Segment Start: DATA TO USE

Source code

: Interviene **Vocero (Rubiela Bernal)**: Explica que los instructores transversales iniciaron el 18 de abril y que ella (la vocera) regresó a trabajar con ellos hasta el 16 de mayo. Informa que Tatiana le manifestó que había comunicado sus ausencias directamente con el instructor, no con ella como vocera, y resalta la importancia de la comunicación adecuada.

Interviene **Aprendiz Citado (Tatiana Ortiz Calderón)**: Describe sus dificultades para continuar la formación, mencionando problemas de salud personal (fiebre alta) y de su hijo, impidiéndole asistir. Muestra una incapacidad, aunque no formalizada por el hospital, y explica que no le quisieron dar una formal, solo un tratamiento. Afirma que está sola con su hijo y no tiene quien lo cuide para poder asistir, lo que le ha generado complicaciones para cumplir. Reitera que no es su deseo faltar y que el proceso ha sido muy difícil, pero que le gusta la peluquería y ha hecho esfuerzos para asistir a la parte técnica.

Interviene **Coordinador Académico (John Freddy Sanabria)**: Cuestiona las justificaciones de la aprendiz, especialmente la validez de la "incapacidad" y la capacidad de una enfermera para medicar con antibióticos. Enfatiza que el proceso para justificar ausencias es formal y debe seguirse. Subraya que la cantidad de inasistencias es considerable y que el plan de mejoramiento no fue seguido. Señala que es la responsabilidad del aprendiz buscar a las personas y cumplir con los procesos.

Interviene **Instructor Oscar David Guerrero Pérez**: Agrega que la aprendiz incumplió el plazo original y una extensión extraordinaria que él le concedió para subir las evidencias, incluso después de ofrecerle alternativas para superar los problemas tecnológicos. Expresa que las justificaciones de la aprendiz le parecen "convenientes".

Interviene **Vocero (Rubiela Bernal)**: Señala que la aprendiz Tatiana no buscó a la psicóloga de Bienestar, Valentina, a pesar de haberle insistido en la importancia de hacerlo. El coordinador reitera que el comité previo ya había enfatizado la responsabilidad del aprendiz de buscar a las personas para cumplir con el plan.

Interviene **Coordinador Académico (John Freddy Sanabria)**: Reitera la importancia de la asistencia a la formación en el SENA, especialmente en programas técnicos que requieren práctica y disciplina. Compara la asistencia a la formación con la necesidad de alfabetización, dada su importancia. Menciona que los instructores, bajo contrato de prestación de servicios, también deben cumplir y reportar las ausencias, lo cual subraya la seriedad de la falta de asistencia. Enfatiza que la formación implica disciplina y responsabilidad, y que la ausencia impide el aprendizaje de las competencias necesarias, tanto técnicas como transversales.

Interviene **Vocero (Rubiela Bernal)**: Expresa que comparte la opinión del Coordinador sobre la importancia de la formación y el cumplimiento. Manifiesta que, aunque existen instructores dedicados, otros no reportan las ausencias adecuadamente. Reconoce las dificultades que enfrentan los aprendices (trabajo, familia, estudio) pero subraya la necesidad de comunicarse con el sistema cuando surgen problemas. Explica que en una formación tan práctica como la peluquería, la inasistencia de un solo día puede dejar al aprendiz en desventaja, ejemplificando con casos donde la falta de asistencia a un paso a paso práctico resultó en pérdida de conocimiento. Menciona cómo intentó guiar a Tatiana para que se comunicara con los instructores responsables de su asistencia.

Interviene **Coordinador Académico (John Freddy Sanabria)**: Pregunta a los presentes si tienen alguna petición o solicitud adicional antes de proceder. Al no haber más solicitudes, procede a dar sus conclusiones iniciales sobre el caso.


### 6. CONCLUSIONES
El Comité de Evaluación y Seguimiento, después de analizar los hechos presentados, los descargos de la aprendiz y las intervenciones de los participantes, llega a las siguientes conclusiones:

Segment End: DATA TO USE

## TRY IT
Type the whole listing again, unaltered.

## FINAL ANSWER
Source code

: Interviene **Vocero (Rubiela Bernal)**: Explica que los instructores transversales iniciaron el 18 de abril y que ella (la vocera) regresó a trabajar con ellos hasta el 16 de mayo. Informa que Tatiana le manifestó que había comunicado sus ausencias directamente con el instructor, no con ella como vocera, y resalta la importancia de la comunicación adecuada.

Interviene **Aprendiz Citado (Tatiana Ortiz Calderón)**: Describe sus dificultades para continuar la formación, mencionando problemas de salud personal (fiebre alta) y de su hijo, impidiéndole asistir. Muestra una incapacidad, aunque no formalizada por el hospital, y explica que no le quisieron dar una formal, solo un tratamiento. Afirma que está sola con su hijo y no tiene quien lo cuide para poder asistir, lo que le ha generado complicaciones para cumplir. Reitera que no es su deseo faltar y que el proceso ha sido muy difícil, pero que le gusta la peluquería y ha hecho esfuerzos para asistir a la parte técnica.

Interviene **Coordinador Académico (John Freddy Sanabria)**: Cuestiona las justificaciones de la aprendiz, especialmente la validez de la "incapacidad" y la capacidad de una enfermera para medicar con antibióticos. Enfatiza que el proceso para justificar ausencias es formal y debe seguirse. Subraya que la cantidad de inasistencias es considerable y que el plan de mejoramiento no fue seguido. Señala que es la responsabilidad del aprendiz buscar a las personas y cumplir con los procesos.

Interviene **Instructor Oscar David Guerrero Pérez**: Agrega que la aprendiz incumplió el plazo original y una extensión extraordinaria que él le concedió para subir las evidencias, incluso después de ofrecerle alternativas para superar los problemas tecnológicos. Expresa que las justificaciones de la aprendiz le parecen "convenientes".

Interviene **Vocero (Rubiela Bernal)**: Señala que la aprendiz Tatiana no buscó a la psicóloga de Bienestar, Valentina, a pesar de haberle insistido en la importancia de hacerlo. El coordinador reitera que el comité previo ya había enfatizado la responsabilidad del aprendiz de buscar a las personas para cumplir con el plan.

Interviene **Coordinador Académico (John Freddy Sanabria)**: Reitera la importancia de la asistencia a la formación en el SENA, especialmente en programas técnicos que requieren práctica y disciplina. Compara la asistencia a la formación con la necesidad de alfabetización, dada su importancia. Menciona que los instructores, bajo contrato de prestación de servicios, también deben cumplir y reportar las ausencias, lo cual subraya la seriedad de la falta de asistencia. Enfatiza que la formación implica disciplina y responsabilidad, y que la ausencia impide el aprendizaje de las competencias necesarias, tanto técnicas como transversales.

Interviene **Vocero (Rubiela Bernal)**: Expresa que comparte la opinión del Coordinador sobre la importancia de la formación y el cumplimiento. Manifiesta que, aunque existen instructores dedicados, otros no reportan las ausencias adecuadamente. Reconoce las dificultades que enfrentan los aprendices (trabajo, familia, estudio) pero subraya la necesidad de comunicarse con el sistema cuando surgen problemas. Explica que en una formación tan práctica como la peluquería, la inasistencia de un solo día puede dejar al aprendiz en desventaja, ejemplificando con casos donde la falta de asistencia a un paso a paso práctico resultó en pérdida de conocimiento. Menciona cómo intentó guiar a Tatiana para que se comunicara con los instructores responsables de su asistencia.

Interviene **Coordinador Académico (John Freddy Sanabria)**: Pregunta a los presentes si tienen alguna petición o solicitud adicional antes de proceder. Al no haber más solicitudes, procede a dar sus conclusiones iniciales sobre el caso.


### 6. CONCLUSIONES
El Comité de Evaluación y Seguimiento, después de analizar los hechos presentados, los descargos de la aprendiz y las intervenciones de los participantes, llega a las siguientes conclusiones:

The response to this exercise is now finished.